*YOUR GOAL*. Please resume the passage below on medal inflation in the US military, picking up right after its last sentence.

[Opening PASSAGE section]

Various parts of the American media have discussed the perceived problem of medal inflation; most frequently since the start of the war on terror in 2001 including articles in the Huffington Post (Dorian De Wind), Newsweek (Evan Thomas) and NBC News (Michael Moran). It has also been discussed in a 2006 book by Paul Robinson and a 2016 work by Michael P. Kreuzer. Earlier treatments of the subject include a 1979 book (Crisis in Command) discussing the situation in the Vietnam War and a 1996 article in The New York Times. The question discussed frequently is whether the medals are deserved or being awarded at too high a rate, leading to "devaluation" of the award.

Historically the US Armed Forces have relied heavily upon individual commanding officers to apply for and approve medals, leading to significant variability in the criteria required for each award. One critic, Colonel Jack Jacobs, who received the Medal of Honor in Vietnam said, in 2004: "It's an age old problem with the Army and Air Force, too. The authority to approve awards is at a very low level, and that has a tendency to increase their frequency. Plus, there's always a political motive, or component, to giving out awards, to keep morale high and create a positive story for the home front". A counterpoint is that in the modern US military a serviceman's medals serve as his "resumé" indicating his career achievements, rather than serving to show only the most valorous or meritorious service.

[Closing PASSAGE section]
[Opening MATERIAL SUPPLIED section]

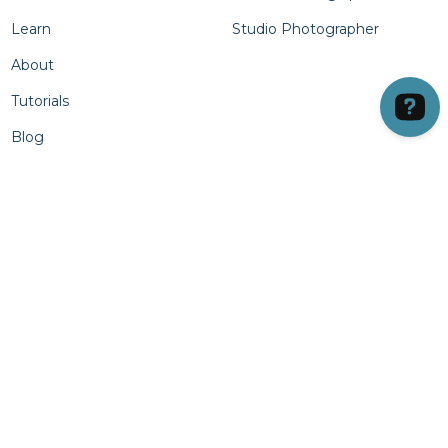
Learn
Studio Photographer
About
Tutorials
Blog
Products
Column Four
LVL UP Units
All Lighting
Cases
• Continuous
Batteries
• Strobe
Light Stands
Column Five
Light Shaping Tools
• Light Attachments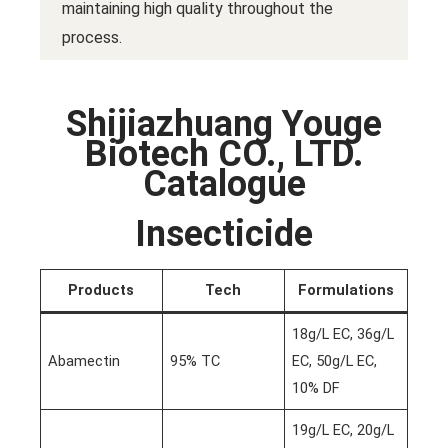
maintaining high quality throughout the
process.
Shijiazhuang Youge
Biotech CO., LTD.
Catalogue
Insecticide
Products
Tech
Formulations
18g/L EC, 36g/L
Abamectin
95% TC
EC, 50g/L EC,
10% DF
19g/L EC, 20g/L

[Closing MATERIAL SUPPLIED section]

*ANSWER*.
===Early history===
The United States Army, perhaps conscious of the founding fathers' democratic principles, was sparing with its medals. Some distinguished generals including Civil War leaders Ulysses S. Grant and William Tecumseh Sherman wore few if any medals on their uniform. Indeed, the US Army had no medal to recognise valor on the battlefield until the Civil War when the Medal of Honor was first introduced. The Medal of Honor was the only such medal until US involvement in the First World War when a number of other medals were introduced. Controversy over the number of medals issued dates back to at least the Second World War. During the early US involvement in North Africa, two US generals visited the front and issued 60 Legion of Merit medals. These medals criteria should have limited them only to very senior officers and the majority of the 60 issued were outside of the criteria. US President Franklin D. Roosevelt disapproved of this action but did not veto the awards. The Second World War as a whole saw a significant increase in the number of medals issued to individual servicemen.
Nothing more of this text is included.